**** Dataset rows ****

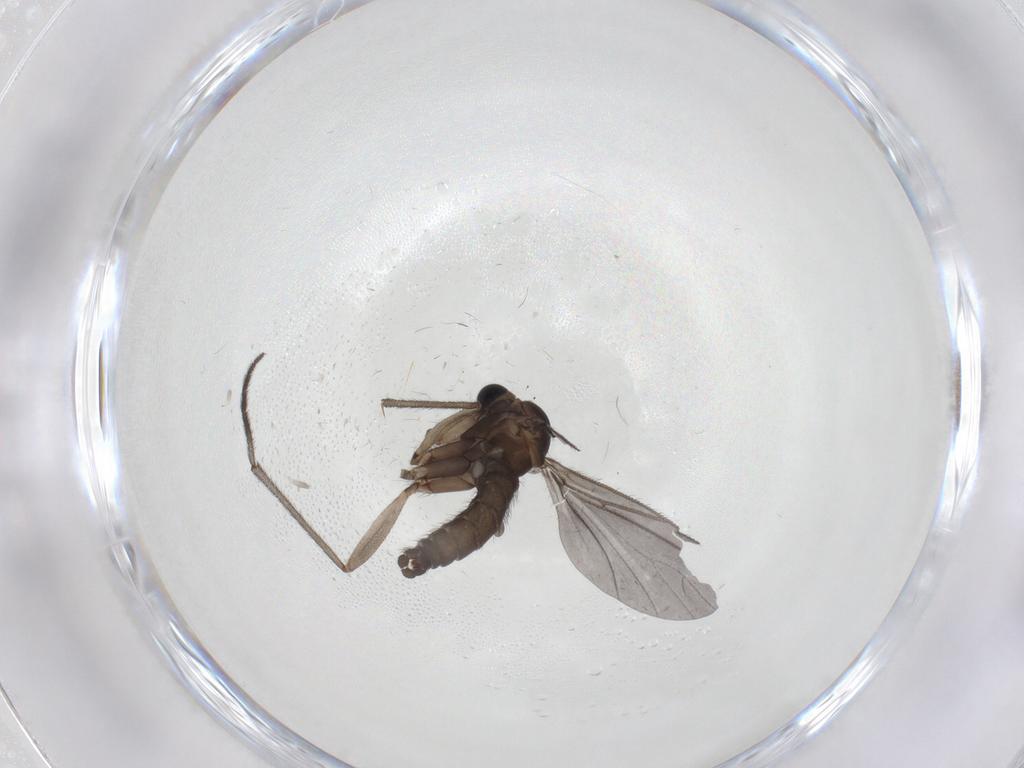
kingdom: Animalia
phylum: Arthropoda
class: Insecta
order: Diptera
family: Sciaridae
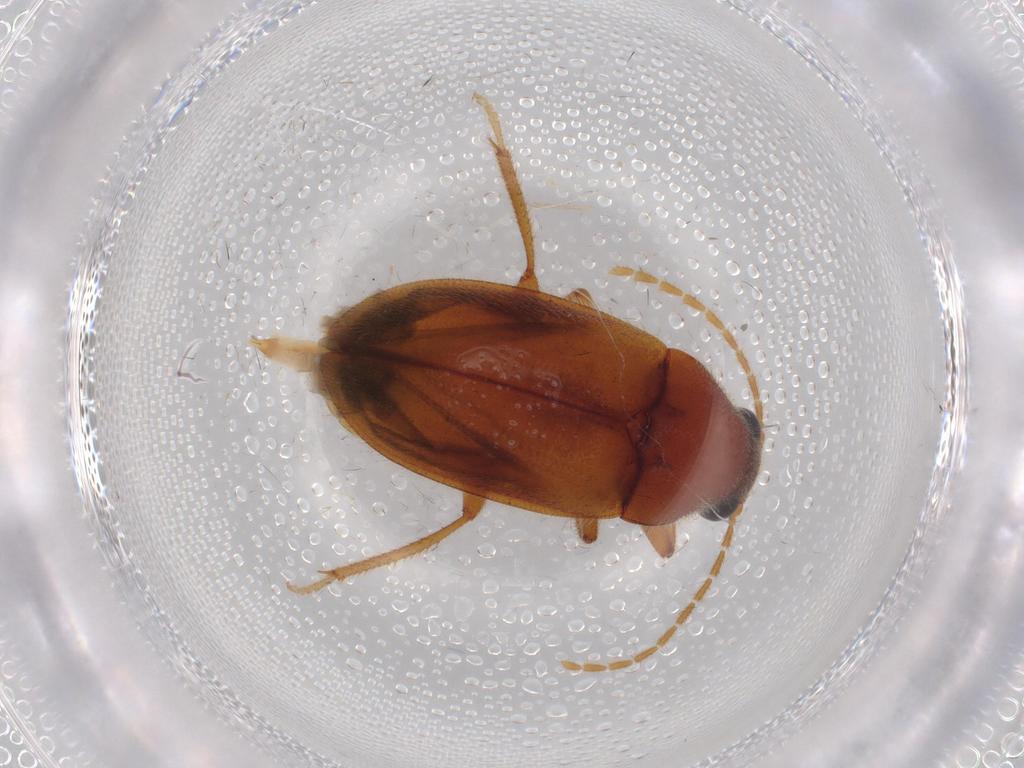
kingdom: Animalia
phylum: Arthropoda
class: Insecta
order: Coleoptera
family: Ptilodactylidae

****

▶ [Task objective]
Recast the lines above as a JSON list of strings, one string per line, with blank lines dropped and the pictures left out.

▶ [Complete output]
[
  "kingdom: Animalia",
  "phylum: Arthropoda",
  "class: Insecta",
  "order: Diptera",
  "family: Sciaridae",
  "kingdom: Animalia",
  "phylum: Arthropoda",
  "class: Insecta",
  "order: Coleoptera",
  "family: Ptilodactylidae"
]